A good workflow should consistently produce good results. For this reason, we propose the following quality control measures. Workflows should:

Set reasonable default parameters, such that standard use-cases require minimal adjustment
Allow for (optional) preprocessing for quality control
Note the quality as part of the results, such that one can estimate how reliable the results are
Be supplied alongside a simple test case and matching expected result, such that the continued validity of the workflow can be verified (e.g. as part of a CI/CD process)

Technical requirements

Execution of workflows on Slurm based clusters is directly supported in the nextflow as well as snakemake workflow engines. However, for running smoothly, in particular on a larger scale, well designed workflow should follow the subsequent recommendations:

Specify the required resources in each workflow step’s executor as accurately as possible. E.g.
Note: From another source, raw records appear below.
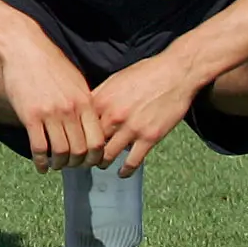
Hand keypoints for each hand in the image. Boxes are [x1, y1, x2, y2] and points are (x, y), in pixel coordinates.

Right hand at [0, 38, 103, 171]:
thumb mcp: (75, 80)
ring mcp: (50, 113)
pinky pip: (39, 147)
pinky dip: (41, 161)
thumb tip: (91, 123)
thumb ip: (84, 102)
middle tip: (71, 165)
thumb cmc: (49, 62)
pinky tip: (41, 165)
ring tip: (55, 164)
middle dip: (77, 164)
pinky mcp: (30, 115)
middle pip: (81, 150)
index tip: (89, 161)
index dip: (95, 157)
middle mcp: (70, 110)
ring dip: (59, 164)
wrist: (24, 47)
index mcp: (85, 101)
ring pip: (61, 152)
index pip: (97, 140)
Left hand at [86, 54, 201, 176]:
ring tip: (101, 164)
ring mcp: (131, 127)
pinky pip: (132, 161)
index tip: (72, 143)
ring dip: (102, 163)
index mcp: (102, 100)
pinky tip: (122, 173)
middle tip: (83, 159)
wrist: (175, 73)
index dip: (74, 136)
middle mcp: (113, 115)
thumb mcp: (115, 79)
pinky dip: (125, 170)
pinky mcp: (149, 137)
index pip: (78, 125)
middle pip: (90, 143)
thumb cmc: (145, 73)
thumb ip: (100, 96)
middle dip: (84, 153)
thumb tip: (85, 109)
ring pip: (107, 155)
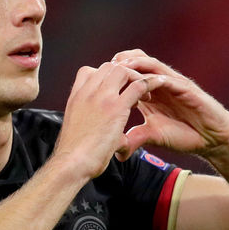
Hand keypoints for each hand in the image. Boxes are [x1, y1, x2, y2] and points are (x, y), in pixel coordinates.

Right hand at [54, 60, 157, 178]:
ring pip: (123, 71)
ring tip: (145, 93)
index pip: (89, 72)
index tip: (114, 90)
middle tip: (133, 90)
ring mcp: (101, 97)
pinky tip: (156, 89)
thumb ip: (93, 125)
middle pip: (109, 67)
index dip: (105, 77)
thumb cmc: (73, 153)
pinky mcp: (116, 107)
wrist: (71, 163)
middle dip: (124, 74)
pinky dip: (150, 83)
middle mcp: (87, 92)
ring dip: (136, 78)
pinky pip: (138, 85)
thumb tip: (113, 138)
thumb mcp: (78, 131)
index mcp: (76, 97)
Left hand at [110, 49, 228, 159]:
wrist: (210, 139)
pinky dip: (156, 78)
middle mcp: (160, 83)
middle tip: (104, 67)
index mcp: (149, 91)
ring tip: (120, 65)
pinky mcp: (186, 88)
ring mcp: (173, 83)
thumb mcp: (153, 135)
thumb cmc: (184, 134)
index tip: (93, 77)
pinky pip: (169, 78)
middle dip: (120, 62)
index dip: (112, 73)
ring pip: (152, 64)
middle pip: (137, 61)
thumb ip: (135, 138)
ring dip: (135, 63)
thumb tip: (117, 151)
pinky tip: (144, 81)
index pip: (128, 74)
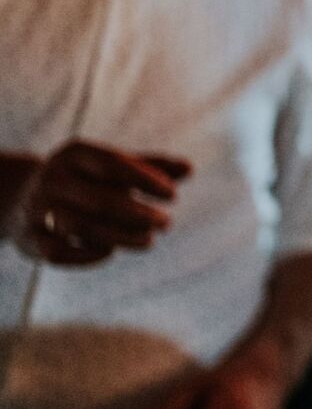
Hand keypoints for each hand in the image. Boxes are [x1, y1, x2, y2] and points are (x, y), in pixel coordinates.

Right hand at [4, 141, 186, 264]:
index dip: (147, 180)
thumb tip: (190, 169)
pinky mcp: (30, 238)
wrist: (24, 197)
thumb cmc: (87, 179)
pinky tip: (111, 250)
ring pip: (80, 227)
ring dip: (121, 237)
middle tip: (166, 223)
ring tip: (149, 240)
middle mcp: (53, 179)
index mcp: (75, 154)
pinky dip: (88, 255)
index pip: (114, 165)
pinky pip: (59, 252)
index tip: (173, 195)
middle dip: (139, 215)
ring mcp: (37, 209)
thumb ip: (152, 166)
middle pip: (100, 200)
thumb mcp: (115, 165)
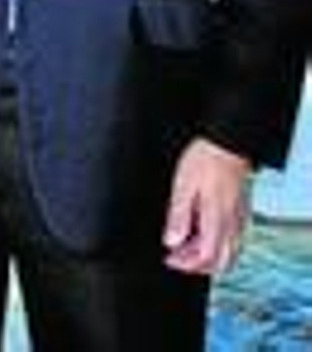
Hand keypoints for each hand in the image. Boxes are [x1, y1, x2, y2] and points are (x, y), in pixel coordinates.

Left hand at [162, 137, 251, 274]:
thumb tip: (171, 241)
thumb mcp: (183, 187)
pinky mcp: (244, 215)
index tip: (169, 259)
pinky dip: (219, 247)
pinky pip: (235, 242)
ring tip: (187, 246)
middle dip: (197, 266)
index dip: (186, 265)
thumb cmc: (206, 161)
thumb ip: (177, 216)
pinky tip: (204, 235)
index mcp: (217, 220)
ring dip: (209, 258)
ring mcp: (241, 221)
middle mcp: (233, 225)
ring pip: (230, 255)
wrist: (229, 145)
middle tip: (177, 256)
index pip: (206, 258)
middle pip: (221, 263)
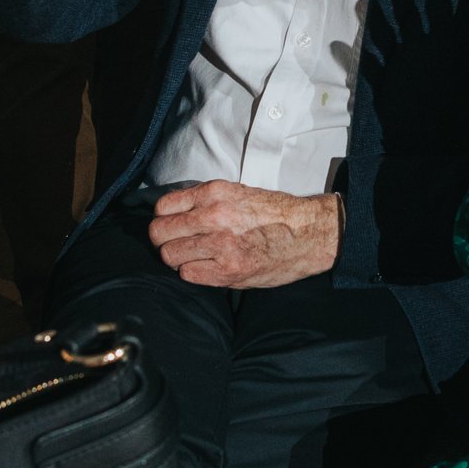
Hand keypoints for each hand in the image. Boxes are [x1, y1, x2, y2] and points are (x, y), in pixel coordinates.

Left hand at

A memory demanding assembly step should also request an appropriate amount of memory to guarantee that the workflow engine schedules the job to a cluster node fulfilling the memory demands.
Minimize the dependencies of your workflow on the execution environment and make your workflow as self-contained as possible by using containerization.
Make sure that in case of an error, correct return/error codes are set and meaningful error messages are written to STDERR.
Make sure that your workflow is as robust as possible. This also addresses (input-)parameter checking and appropriate error handling.
If your workflow reads large input data it should be possible to read such data directly from an S3 bucket by providing bucket URI and credentials.
It should also be possible to directly write all outputs to an S3 bucket.